WHAT YOU SHOULD DO: Counting only lines that contain "einer", state the total found in the material below. Add nothing else.
****************
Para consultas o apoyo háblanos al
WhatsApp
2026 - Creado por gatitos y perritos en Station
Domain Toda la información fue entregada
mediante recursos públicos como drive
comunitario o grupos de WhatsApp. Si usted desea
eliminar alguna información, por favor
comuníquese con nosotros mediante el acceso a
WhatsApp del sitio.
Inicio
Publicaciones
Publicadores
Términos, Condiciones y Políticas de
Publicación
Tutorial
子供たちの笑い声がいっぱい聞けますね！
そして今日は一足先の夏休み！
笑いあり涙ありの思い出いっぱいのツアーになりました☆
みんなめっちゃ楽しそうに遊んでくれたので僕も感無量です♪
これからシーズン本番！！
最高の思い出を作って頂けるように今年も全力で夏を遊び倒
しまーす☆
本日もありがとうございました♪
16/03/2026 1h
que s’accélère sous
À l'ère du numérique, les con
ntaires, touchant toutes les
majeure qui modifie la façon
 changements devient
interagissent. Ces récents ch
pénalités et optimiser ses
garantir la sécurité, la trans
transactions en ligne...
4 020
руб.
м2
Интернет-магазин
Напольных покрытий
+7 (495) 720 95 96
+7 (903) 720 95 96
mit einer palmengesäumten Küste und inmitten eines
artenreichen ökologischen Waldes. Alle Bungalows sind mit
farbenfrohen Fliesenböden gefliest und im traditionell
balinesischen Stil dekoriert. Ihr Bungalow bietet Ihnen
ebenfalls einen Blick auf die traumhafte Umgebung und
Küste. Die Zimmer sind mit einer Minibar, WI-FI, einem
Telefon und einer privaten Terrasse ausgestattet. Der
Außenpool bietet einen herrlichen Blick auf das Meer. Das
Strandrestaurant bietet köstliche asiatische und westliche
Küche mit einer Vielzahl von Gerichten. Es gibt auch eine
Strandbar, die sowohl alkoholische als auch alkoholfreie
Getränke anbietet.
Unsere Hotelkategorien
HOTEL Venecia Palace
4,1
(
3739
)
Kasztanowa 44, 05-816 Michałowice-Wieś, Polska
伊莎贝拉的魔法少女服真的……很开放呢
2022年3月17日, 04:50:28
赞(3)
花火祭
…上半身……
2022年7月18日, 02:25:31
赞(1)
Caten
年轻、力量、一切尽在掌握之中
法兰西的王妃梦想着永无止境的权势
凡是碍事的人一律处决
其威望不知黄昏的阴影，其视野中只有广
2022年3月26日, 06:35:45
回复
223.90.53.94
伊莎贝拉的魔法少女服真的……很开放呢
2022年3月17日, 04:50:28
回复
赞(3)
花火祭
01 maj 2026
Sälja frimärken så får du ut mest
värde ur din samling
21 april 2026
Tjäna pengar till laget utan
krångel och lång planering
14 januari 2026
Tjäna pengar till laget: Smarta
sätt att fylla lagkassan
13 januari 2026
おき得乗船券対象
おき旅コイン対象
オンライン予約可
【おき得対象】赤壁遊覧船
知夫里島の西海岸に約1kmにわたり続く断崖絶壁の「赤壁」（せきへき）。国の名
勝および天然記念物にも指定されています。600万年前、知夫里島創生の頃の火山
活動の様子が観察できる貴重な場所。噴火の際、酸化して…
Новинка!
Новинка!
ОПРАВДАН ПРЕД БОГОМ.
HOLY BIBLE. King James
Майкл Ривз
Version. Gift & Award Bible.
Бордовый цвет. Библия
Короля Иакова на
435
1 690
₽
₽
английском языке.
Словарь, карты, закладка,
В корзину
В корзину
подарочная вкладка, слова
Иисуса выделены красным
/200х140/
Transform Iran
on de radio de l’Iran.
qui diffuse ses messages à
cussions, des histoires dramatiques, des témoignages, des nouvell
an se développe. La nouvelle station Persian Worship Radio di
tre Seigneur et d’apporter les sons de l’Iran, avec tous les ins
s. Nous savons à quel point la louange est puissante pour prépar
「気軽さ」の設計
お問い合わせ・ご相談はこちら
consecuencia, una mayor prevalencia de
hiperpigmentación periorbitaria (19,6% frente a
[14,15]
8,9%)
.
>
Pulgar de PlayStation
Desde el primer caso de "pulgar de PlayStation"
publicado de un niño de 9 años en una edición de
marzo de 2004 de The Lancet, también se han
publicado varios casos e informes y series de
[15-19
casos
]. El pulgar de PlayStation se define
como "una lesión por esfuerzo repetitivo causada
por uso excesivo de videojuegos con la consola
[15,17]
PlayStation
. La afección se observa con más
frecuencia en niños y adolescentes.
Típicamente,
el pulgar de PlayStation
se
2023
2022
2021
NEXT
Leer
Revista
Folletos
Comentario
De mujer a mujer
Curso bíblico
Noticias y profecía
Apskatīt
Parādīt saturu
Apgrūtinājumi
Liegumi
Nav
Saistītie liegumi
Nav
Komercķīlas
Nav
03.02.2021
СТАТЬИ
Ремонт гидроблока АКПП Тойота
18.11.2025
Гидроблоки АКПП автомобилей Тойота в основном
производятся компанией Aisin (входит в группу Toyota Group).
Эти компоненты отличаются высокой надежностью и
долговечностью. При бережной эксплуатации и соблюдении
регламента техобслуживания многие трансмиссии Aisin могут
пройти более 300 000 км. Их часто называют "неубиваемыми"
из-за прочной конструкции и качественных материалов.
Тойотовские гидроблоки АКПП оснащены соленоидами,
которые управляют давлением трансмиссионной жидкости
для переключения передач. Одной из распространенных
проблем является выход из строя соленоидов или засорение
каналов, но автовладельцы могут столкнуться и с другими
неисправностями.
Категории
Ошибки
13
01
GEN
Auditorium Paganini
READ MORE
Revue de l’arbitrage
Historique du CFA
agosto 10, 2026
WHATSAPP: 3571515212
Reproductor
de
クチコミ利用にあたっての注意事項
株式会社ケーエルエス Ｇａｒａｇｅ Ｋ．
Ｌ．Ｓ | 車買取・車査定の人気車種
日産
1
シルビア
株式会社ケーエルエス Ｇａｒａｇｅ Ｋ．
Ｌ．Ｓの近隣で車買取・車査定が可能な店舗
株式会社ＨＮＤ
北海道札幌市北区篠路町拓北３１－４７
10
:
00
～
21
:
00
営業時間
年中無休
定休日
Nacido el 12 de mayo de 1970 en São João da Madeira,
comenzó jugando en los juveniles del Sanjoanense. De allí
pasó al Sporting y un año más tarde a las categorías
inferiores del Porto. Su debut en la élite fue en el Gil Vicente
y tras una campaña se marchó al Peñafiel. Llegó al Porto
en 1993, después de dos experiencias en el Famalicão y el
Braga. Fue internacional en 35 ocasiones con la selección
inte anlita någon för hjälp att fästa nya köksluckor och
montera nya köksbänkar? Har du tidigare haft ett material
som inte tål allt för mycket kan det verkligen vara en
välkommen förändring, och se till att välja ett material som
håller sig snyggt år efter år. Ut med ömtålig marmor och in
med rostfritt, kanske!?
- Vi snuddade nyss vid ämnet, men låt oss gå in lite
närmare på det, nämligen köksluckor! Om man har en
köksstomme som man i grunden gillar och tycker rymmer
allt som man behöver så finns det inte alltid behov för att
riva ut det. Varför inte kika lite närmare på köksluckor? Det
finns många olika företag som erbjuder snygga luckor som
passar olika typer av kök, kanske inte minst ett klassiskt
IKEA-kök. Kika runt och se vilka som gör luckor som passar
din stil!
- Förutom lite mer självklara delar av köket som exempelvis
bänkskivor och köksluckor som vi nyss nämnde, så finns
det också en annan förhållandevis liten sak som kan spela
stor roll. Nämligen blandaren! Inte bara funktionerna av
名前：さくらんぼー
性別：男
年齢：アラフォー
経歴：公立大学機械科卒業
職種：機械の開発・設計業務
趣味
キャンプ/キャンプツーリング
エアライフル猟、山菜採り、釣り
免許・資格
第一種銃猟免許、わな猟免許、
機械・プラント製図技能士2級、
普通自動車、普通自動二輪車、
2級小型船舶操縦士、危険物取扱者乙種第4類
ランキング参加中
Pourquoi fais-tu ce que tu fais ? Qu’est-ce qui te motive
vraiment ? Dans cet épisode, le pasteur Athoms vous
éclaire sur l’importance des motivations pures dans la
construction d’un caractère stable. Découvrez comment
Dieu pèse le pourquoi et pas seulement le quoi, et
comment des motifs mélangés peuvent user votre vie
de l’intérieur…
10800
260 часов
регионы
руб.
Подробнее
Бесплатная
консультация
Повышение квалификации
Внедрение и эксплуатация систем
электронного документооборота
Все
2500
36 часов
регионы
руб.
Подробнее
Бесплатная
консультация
****************
EXERCISE ANSWER: 4